Title of the Cochrane Systematic Review: General health checks in adults for reducing morbidity and mortality from disease URL: http://onlinelibrary.wiley.com/doi/10.1002/14651858.CD009009.pub2/abstract
Background: General health checks are common in many countries, and are intended to reduce morbidity and mortality from disease. However, many screening tests employed have been incompletely studied. It is important to determine if general health checks do more harm than good.
Objectives: To quantify the benefits and harms of general health checks
- All cause mortality (Death due to any cause)
- Disease specific mortality (Death due to a specific disease)
- • Morbidity (e.g. myocardial infarction)

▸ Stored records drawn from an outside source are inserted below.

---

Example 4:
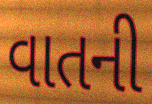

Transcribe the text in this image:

વાતની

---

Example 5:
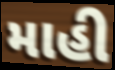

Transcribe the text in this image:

માહીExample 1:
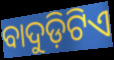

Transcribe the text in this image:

ବାଦୁଡ଼ିଟିଏ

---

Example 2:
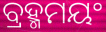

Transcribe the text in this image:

ବ୍ରହ୍ମମୟଂ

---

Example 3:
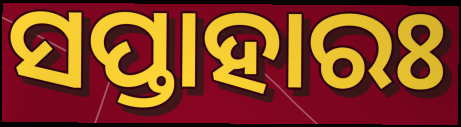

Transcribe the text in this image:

ସପ୍ତାହାରଃ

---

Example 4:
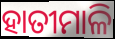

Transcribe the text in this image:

ହାତୀମାଳି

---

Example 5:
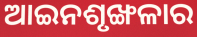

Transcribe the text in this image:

ଆଇନଶୃଙ୍ଖଳାରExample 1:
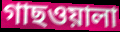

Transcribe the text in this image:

গাছওয়ালা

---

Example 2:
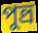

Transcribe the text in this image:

পুত্ত্র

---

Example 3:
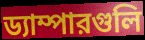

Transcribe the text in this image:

ড্যাম্পারগুলি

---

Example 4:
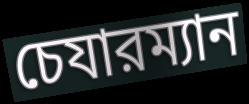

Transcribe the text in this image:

চেযারম্যান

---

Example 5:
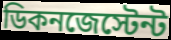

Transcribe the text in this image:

ডিকনজেস্টেন্টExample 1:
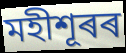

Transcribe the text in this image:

মহীশূৰৰ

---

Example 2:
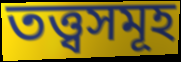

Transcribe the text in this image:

তত্ত্বসমূহ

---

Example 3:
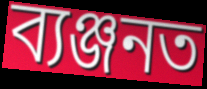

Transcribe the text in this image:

ব্যঞ্জনত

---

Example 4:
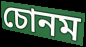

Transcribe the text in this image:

চোনম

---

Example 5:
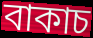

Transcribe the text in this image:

- • New diagnoses (total and condition-specific)
- • Admission to hospital
- • Disability (preferably patient-reported)
- • Patient worry
- • Self-reported health
- • Number of referrals to specialists
- • Number of non-scheduled visits to general practitioners
- • Number of additional diagnostic procedures due to positive screening tests
- • New medications prescribed and frequency and type of surgery
- • Absence from work
Inclusion and exclusion criteria
- Inclusion criteria: Randomized Controlled Trials examining the effects of general health checks involving adults regardless of age or ethnicity (race)
- Exclusion criteria: Randomized Controlled Trials restricted to a specific disease, age group, or elderly only. Observational studies Non-randomized Trials
What did the investigators do? They searched extensively for trials that satisfied the inclusion and exclusion criteria. In all, they identified 16 trials that investigated the effects of general health checks. The trials were commenced/ reported between 1962 and 1999. Most trials were conducted in Europe, while a few were conducted in the USA.

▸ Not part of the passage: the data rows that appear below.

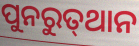
ପୁନରୁତ୍‌ଥାନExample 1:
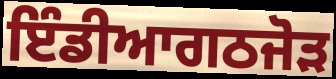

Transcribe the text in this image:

ਇੰਡੀਆਗਠਜੋੜ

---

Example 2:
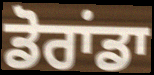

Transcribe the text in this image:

ਡੋਰਾਂਡਾ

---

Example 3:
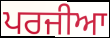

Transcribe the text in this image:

ਪਰਜੀਆ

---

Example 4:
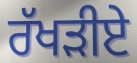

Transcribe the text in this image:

ਰੱਖੜੀਏ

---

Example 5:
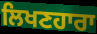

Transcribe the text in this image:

ਲਿਖਣਹਾਰਾ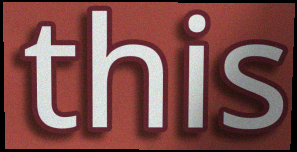
thisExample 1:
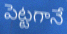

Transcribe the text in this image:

పెట్టగానే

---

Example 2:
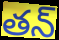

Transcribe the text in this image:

తన్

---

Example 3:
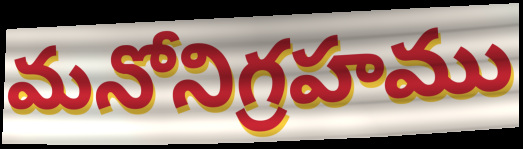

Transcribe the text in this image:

మనోనిగ్రహము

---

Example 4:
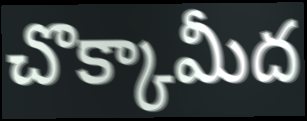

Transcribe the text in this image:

చొక్కామీద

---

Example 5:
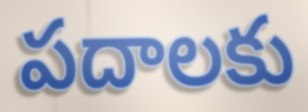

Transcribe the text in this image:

పదాలకు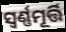
ସ୍ଵର୍ଣ୍ଣମୂର୍ତ୍ତି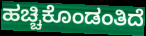
ಹಚ್ಚಿಕೊಂಡಂತಿದೆ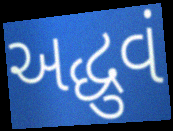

What did they find? There was no difference in morbidity and mortality between those people who were screened by health checks, and those who did not undergo health checks. Therefore, they concluded that general health checks were unlikely to be beneficial.

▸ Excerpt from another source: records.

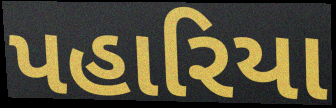
પહારિયાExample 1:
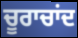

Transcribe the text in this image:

ਚੂਰਾਚਾਂਦ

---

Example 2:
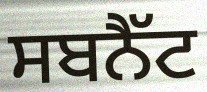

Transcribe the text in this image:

ਸਬਨੈੱਟ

Points to consider when interpreting the results
1. The trials were conducted in developed countries, all of which had robust health-service infrastructure in place at the time of the trials. No trials performed in developing countries/ countries with poor health-service infrastructure included (probably because they do not exist!). Therefore, the results cannot be generalized to all countries.
2. Single disease/ organ/ organ system screening programs were excluded. Therefore, one cannot presume that such programs are not beneficial- the review does not extend to these programs in the first place.
3. The risks of morbidity/ mortality in the general population are considerably lower than that in a high risk group/ specific age group. In order to demonstrate a significant difference due to general health checks, the already low rates would have to reduce to much lower levels in those undergoing such checks, compared to controls. This is unlikely to happen when observing large numbers of people, and any difference is likely to be small.
4. Except for one study, none of the trials examined the number of new diagnoses made due to the health check. This information is crucial to estimating the ‘yield’ (excess/ additional cases detected) of the screening.
5. Those who underwent health checks often received a different level of care as usually their doctors knew which arm (health check or control) subjects belonged to. Those at risk often received additional counselling/ advice/ intervention from their doctors, reducing the overall number of those with disease. Since the outcome measure was disease, not risk factor, this would not be captured, resulting in a lowering of effect.
6. The trials did not report the number of specialist referrals made following the screening procedures- key indicator of further intervention to limit disease.
7. Many trials had significant loss to follow-up/ attrition bias: in many trials more than 20% subjects failed to complete the trial. Since different proportions were compared in the two arms, the effect would have been affected.
8. All the trials were conducted in countries having existing screening/ intervention programs. It is not known if subjects benefited from those screening/ intervention programs after early detection as part of the trials.
9. Self selection: those who volunteer for such trials/ studies are usually individuals at low risk for health problems (on account of healthier lifestyles, low-risk behaviour, etc.). It is not entirely possible to presume the adult general population is similar.
In addition, typical volunteers for health checks are individuals who are concerned about their well-being. These are often educated, aware persons who adhere to healthy life-styles and are at low risk for disease. Ironically, even in developing countries, those who need screening the most, are often the most likely not to avail such services. I am not entirely convinced that trials conducted in developing countries will generate remarkably different evidence due to this one reason.
In short, the world over, those at risk tend to avoid the health care system for fear of lifestyle restrictions, expensive treatment or both. Unless such individuals avail of screening programs/ general health checks, trials will not demonstrate significant benefit from these activities.
General health checks are not beneficial to adults in the general population in countries having robust health service infrastructure. The same cannot be said of specific age/ racial/ risk groups, or countries lacking such infrastructure as of now for lack of evidence (it has not been evaluated).
Disease specific screening programs are probably beneficial, but were not the focus of this review, hence it is better to persist with them till evidence to the contrary is available.